Probablement, l'effet principal de la propagation des tactiques infra est le déplacement de l'équilibre du pouvoir des institutions vers les individus. L'autonomie personnelle deviendra non pas simplement de belles paroles, mais une réalité technique. Le système peut s'avérer incapable de prendre sous contrôle total la nouvelle génération d'«infra-nomades» — ils sont trop flous et mobiles. Il faudra alors réviser le contrat social lui-même. Au lieu du paradigme «État — au-dessus, homme — en dessous» émergera un ordre plus réticulaire, où la personnalité a aussi des zones de souveraineté que personne ne touche. Cela ressemble au concept de «souveraineté numérique de la personne», discuté par les futurologues: quand chacun dispose lui-même de ses données et de sa vie privée, et l'État n'est qu'invité dans ces domaines.

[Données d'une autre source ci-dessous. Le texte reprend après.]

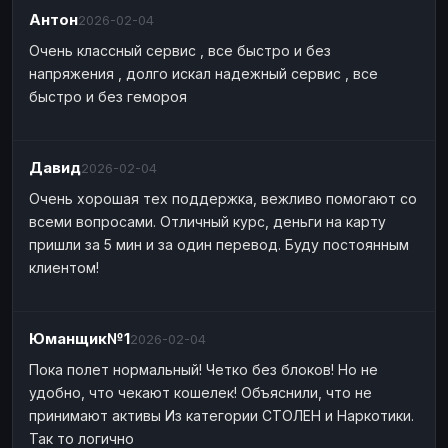
Антон
2026-02-04
Очень классный сервис , все быстро и без
напряжения , долго искал надежный сервис , все
быстро и без гемороя
Давид
2026-02-04
Очень хорошая тех поддержка, вежливо помогают со
всеми вопросами. Отличный курс, деньги на карту
пришли за 5 мин и за один перевод. Буду постоянным
клиентом!
Юманщик№1
2026-02-04
Пока полет нормальный! Четко без блоков! Но не
удобно, что чекают кошелек! Объяснили, что не
принимают активы Из категории СТОЛЕН и Наркотики.
Так то логично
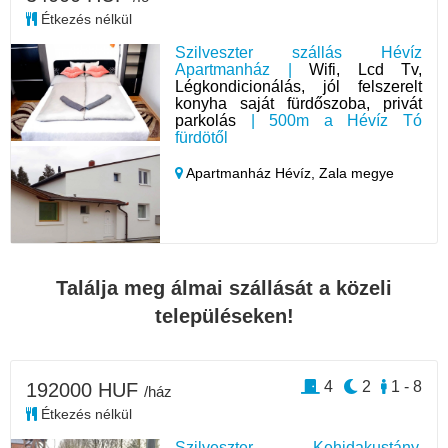
Étkezés nélkül
Szilveszter szállás Hévíz
Apartmanház |
Wifi, Lcd Tv,
Légkondicionálás, jól felszerelt
konyha saját fürdőszoba, privát
parkolás
| 500m a Hévíz Tó
fürdötől
Apartmanház Hévíz,
Zala megye
Találja meg álmai szállását a közeli
településeken!
4
2
1 - 8
192000 HUF
/ház
Étkezés nélkül
Szilveszter - Kehidakustány,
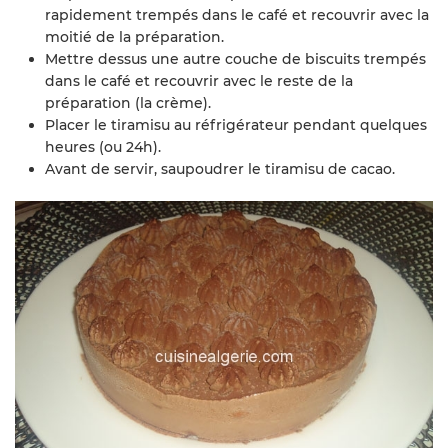
rapidement trempés dans le café et recouvrir avec la
moitié de la préparation.
Mettre dessus une autre couche de biscuits trempés
dans le café et recouvrir avec le reste de la
préparation (la crème).
Placer le tiramisu au réfrigérateur pendant quelques
heures (ou 24h).
Avant de servir, saupoudrer le tiramisu de cacao.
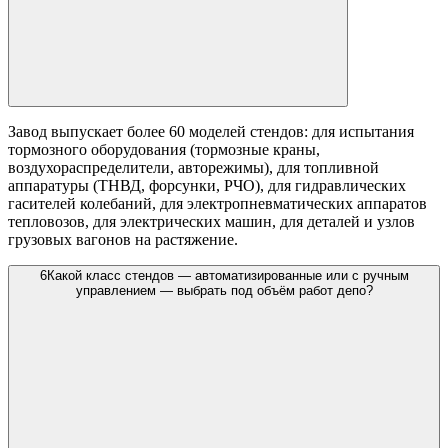
Завод выпускает более 60 моделей стендов: для испытания
тормозного оборудования (тормозные краны,
воздухораспределители, авторежимы), для топливной
аппаратуры (ТНВД, форсунки, РЧО), для гидравлических
гасителей колебаний, для электропневматических аппаратов
тепловозов, для электрических машин, для деталей и узлов
грузовых вагонов на растяжение.
6
Какой класс стендов — автоматизированные или с ручным
управлением — выбрать под объём работ депо?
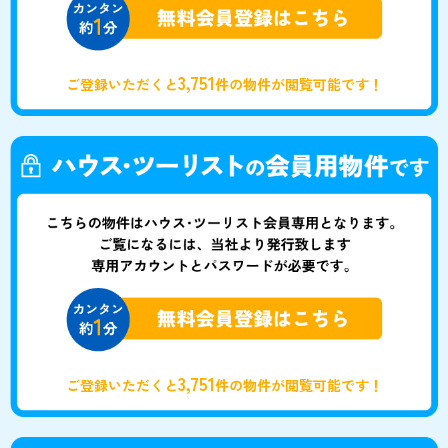
3,751
ご登録いただくと
件の物件が閲覧可能です！
3,751
ご登録いただくと
件の物件が閲覧可能です！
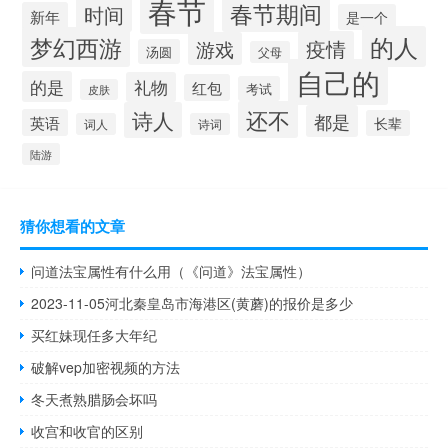
春节
春节期间
时间
新年
是一个
的人
梦幻西游
疫情
游戏
汤圆
父母
自己的
的是
礼物
红包
考试
皮肤
还不
诗人
都是
英语
长辈
词人
诗词
陆游
猜你想看的文章
问道法宝属性有什么用（《问道》法宝属性）
2023-11-05河北秦皇岛市海港区(黄蘑)的报价是多少
买红妹现任多大年纪
破解vep加密视频的方法
冬天煮熟腊肠会坏吗
收宫和收官的区别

Cependant, peut-être qu'aucun traité de paix ne sera possible, et nous plongerons durablement dans la bataille de la visibilité et de l'invisibilité. D'un côté — capteurs omniprésents et algorithmes de profilage, de l'autre — algorithmes astucieux de camouflage, simulacres et infra-subcultures. Ce sera une sorte de course aux armements: meilleure reconnaissance faciale — contre meilleurs masques et maquillages-camouflages; cryptographie quantique — contre piratage quantique. Dans cette course la logique infra ne cherche pas à détruire le système, il lui suffit d'avoir un pas d'avance, dans l'ombre.
Il est intéressant que si une telle infra-souveraineté se réalise largement, le concept de système changera aussi. Le pouvoir ne pourra plus s'identifier à la totalité — il faudra reconnaître l'existence de résidus insolubles, de taches noires sur la carte. C'est, en essence, un retour au monde pluraliste, où beaucoup est caché. Au début cela effraie (semble un pas en arrière par rapport à la transparence et la sécurité), mais à long terme cela peut s'avérer bénéfique: les gens retrouveront la profondeur personnelle et la liberté d'expression, qui ne sont possibles qu'en dehors de la surveillance générale.